Bernadette Riley, DO

Medical Director of Long Beach Group Practice

Coordinator of Simulation Medicine and Research

Long Beach Medical Center

Long Beach, NY

REFERENCES:

1. Landro, Laura, “The Talking Cure- improving the ways doctors communicate with their patients can lead to better health care- and lower costs.” The Wall Street Journal. April 9, 2013, R1.

2. Kamp, Jon, “Updating Doctors’ Offices Via Cloud Services”. The Wall Street Journal. April 17, 2013, B7.

3. DeCamp M, Koenig TW, Chisolm MS. Social Media and Physicians’ Online Identity Crisis.JAMA. 2013;310(6):581-582. doi:10.1001/jama.2013.8238.

4. Landro, Laura, “The Talking Cure- improving the ways doctors communicate with their patients can lead to better health care- and lower costs.” The Wall Street Journal.
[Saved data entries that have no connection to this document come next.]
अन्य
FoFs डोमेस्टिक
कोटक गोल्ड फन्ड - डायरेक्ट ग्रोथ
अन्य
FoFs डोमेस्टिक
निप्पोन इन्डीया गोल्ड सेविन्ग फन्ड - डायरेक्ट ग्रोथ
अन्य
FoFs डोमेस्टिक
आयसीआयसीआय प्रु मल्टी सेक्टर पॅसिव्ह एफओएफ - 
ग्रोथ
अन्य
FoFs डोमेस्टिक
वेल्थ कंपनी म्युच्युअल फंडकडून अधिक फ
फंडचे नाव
April 9, 2013, R1.

5. Landro, Laura, “The Talking Cure- improving the ways doctors communicate with their patients can lead to better health care- and lower costs.” The Wall Street Journal. April 9, 2013, R1.
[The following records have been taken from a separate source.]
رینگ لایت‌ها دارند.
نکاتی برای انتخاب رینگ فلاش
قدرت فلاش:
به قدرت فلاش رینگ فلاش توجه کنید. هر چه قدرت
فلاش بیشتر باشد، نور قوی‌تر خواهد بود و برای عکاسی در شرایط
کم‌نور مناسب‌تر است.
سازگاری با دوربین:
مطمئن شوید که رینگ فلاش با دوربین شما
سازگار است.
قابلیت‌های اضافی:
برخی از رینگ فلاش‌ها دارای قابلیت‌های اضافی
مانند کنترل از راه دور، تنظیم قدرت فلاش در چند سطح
6. Satava, R. (December 2009). The Revolution in Medical Education- The Role of Simulation. Journal of Graduate Medical Education, Vol 1 No 2, 172-175.

7. Satava, R. (December 2009). The Revolution in Medical Education- The Role of Simulation. Journal of Graduate Medical Education, Vol 1 No 2, 172-175.

8. Zig, A., Wolpe, P., Small, S., Glick, S. (August 2003). Simulation Based Medical Education: An Ethical Imperative. Academic Medicine, Vol 78, No8, 783-787.

9. ACGME program requirements

10. AOA Professionalism Guiding Leadership

11. Ludwig, S., Day, S., The ACGME 2011 Duty Hour Standards, Chapter 7: New Standards for Resident Professionalism: Discussion and Justification, pgs. 47- 51.